Catholic schools cannot look to the idea of charter schools to save them because charter schools cannot provide faith-based education, according to archdiocesan and public school officials.

Charter schools are, by definition, public schools, although they do not have to follow all of the rules governing traditional public schools. But as public schools, they cannot teach religion, have religious requirements for students or staff or be operated by a religious organization, said Greg Richmond, the director of the charter schools office of the Chicago Public Schools.

“I’ve told people that the last thing a healthy Catholic school should be thinking about is becoming a charter school,” said Richmond, himself a Catholic school parent. “It eliminates what the mission of the school is.”

Unlike Catholic schools, charter schools are supported by tax money, not tuition. Chicago charter schools receive the average per-pupil expenditure of the Chicago Public Schools for each student who enrolls—about $5,700 per student for the 2000-2001 school year. That’s more than double the average Catholic elementary school tuition.

While charter school staff do not have to join the Chicago Teachers Union, teacher salaries generally are comparable to traditional Chicago public schools, Richmond said. That can also be almost double Catholic school salaries, especially for experienced teachers.

The idea of turning financially struggling Catholic schools into charter schools has been tossed around in the media recently. First it was announced that the grade school building at St. Gregory Parish, formerly a campus of Northside Catholic Academy, would be leased next school year by an expensive private school based on the British educational system and not a charter school, as some parents had hoped.

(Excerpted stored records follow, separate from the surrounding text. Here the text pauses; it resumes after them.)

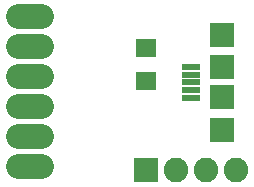
<source format=gbs>
G75*
%MOIN*%
%OFA0B0*%
%FSLAX24Y24*%
%IPPOS*%
%LPD*%
%AMOC8*
5,1,8,0,0,1.08239X$1,22.5*
%
%ADD10C,0.0820*%
%ADD11R,0.0820X0.0820*%
%ADD12C,0.0820*%
%ADD13R,0.0631X0.0218*%
%ADD14R,0.0828X0.0789*%
%ADD15R,0.0828X0.0828*%
%ADD16R,0.0710X0.0631*%
D10*
X002260Y000848D02*
X003000Y000848D01*
X003000Y001848D02*
X002260Y001848D01*
X002260Y002848D02*
X003000Y002848D01*
X003000Y003848D02*
X002260Y003848D01*
X002260Y004848D02*
X003000Y004848D01*
X003000Y005848D02*
X002260Y005848D01*
D11*
X006524Y000721D03*
D12*
X007524Y000721D03*
X008524Y000721D03*
X009524Y000721D03*
D13*
X008007Y003138D03*
X008007Y003394D03*
X008007Y003650D03*
X008007Y003906D03*
X008007Y004162D03*
D14*
X009050Y005225D03*
X009050Y002075D03*
D15*
X009050Y003150D03*
X009050Y004150D03*
D16*
X006500Y003699D03*
X006500Y004801D03*
M02*

</source>
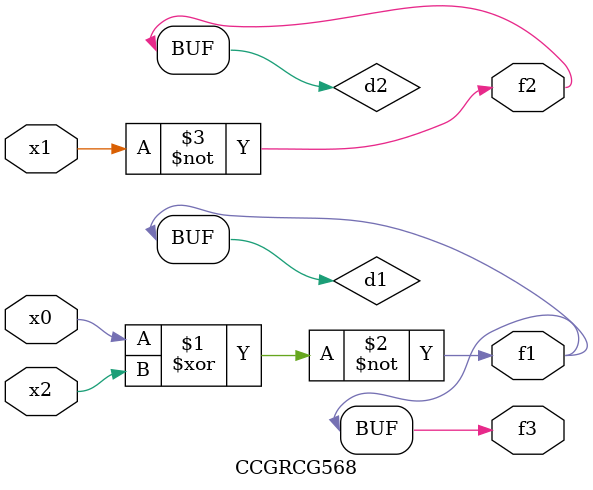
<source format=v>
module CCGRCG568(
	input x0, x1, x2,
	output f1, f2, f3
);

	wire d1, d2, d3;

	xnor (d1, x0, x2);
	nand (d2, x1);
	nor (d3, x1, x2);
	assign f1 = d1;
	assign f2 = d2;
	assign f3 = d1;
endmodule

</source>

Then Father John Smyth, executive director of Maryville Academy, said that Our Lady of the Gardens, the Catholic school near the Altgeld Gardens development on the Far Southeast Side, would close in June and be re-opened next year as a charter school.

But the two situations have big differences, Smyth said.

At Our Lady of the Gardens, which this year cost Maryville $850,000 to operate, more than 95 percent of the students are not Catholic. No other Catholic schools operate in the area.

A charter school would be operated by Good Neighbor Charter Schools. Religion could be taught in the building after school hours, and Smyth could serve on the board as an advisor.

At the St. Gregory site, no schools were actually closed. Northside Catholic Academy will continue to operate its other three campuses.

In newspaper reports, officials from the office of Catholic schools were quoted saying that they don’t want charter schools in vacant Catholic school buildings as competitors for nearby Catholic schools.

However, most of the 15 existing charter schools in Chicago are in vacant Catholic school buildings, Richmond said.

In a May 13 letter to editor of the Chicago Tribune about the proposed charter school at Our Lady of the Gardens, Cardinal George explained that the very idea of “converting” Catholic schools into charter schools is misleading.

“Turning over Catholic schools, students and teachers to the public school system is really a way of cannibalizing successful but under-funded schools by incorporating them into the public school system,” the cardinal wrote.

Smyth said that closing a Catholic school and allowing a charter school to move in simply doesn’t make sense in most situations.

“The cardinal was generous enough to make an exception (for Our Lady of the Gardens),” he said. “But, no, I don’t think it would work for most schools.”